EXERCISE OBJECTIVE:
Copy every line of the records below, character for character.

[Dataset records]
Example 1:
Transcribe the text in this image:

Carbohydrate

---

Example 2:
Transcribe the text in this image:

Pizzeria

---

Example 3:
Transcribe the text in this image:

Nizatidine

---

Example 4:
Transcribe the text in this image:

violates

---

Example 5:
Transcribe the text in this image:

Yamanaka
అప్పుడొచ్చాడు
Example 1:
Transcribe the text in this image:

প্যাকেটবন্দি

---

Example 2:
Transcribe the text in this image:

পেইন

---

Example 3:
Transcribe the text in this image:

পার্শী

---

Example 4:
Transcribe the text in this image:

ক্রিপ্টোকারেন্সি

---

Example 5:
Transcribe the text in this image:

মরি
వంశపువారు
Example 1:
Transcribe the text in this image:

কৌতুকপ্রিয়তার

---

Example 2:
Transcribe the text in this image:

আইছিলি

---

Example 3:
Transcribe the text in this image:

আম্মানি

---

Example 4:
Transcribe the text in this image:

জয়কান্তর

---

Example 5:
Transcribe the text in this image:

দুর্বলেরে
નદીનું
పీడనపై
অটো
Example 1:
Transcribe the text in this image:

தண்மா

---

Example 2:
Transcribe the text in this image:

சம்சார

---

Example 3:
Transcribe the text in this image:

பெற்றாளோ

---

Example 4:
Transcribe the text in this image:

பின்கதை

RESULT OF THIS EXERCISE:
Example 1:
Transcribe the text in this image:

Carbohydrate

---

Example 2:
Transcribe the text in this image:

Pizzeria

---

Example 3:
Transcribe the text in this image:

Nizatidine

---

Example 4:
Transcribe the text in this image:

violates

---

Example 5:
Transcribe the text in this image:

Yamanaka
అప్పుడొచ్చాడు
Example 1:
Transcribe the text in this image:

প্যাকেটবন্দি

---

Example 2:
Transcribe the text in this image:

পেইন

---

Example 3:
Transcribe the text in this image:

পার্শী

---

Example 4:
Transcribe the text in this image:

ক্রিপ্টোকারেন্সি

---

Example 5:
Transcribe the text in this image:

মরি
వంశపువారు
Example 1:
Transcribe the text in this image:

কৌতুকপ্রিয়তার

---

Example 2:
Transcribe the text in this image:

আইছিলি

---

Example 3:
Transcribe the text in this image:

আম্মানি

---

Example 4:
Transcribe the text in this image:

জয়কান্তর

---

Example 5:
Transcribe the text in this image:

দুর্বলেরে
નદીનું
పీడనపై
অটো
Example 1:
Transcribe the text in this image:

தண்மா

---

Example 2:
Transcribe the text in this image:

சம்சார

---

Example 3:
Transcribe the text in this image:

பெற்றாளோ

---

Example 4:
Transcribe the text in this image:

பின்கதை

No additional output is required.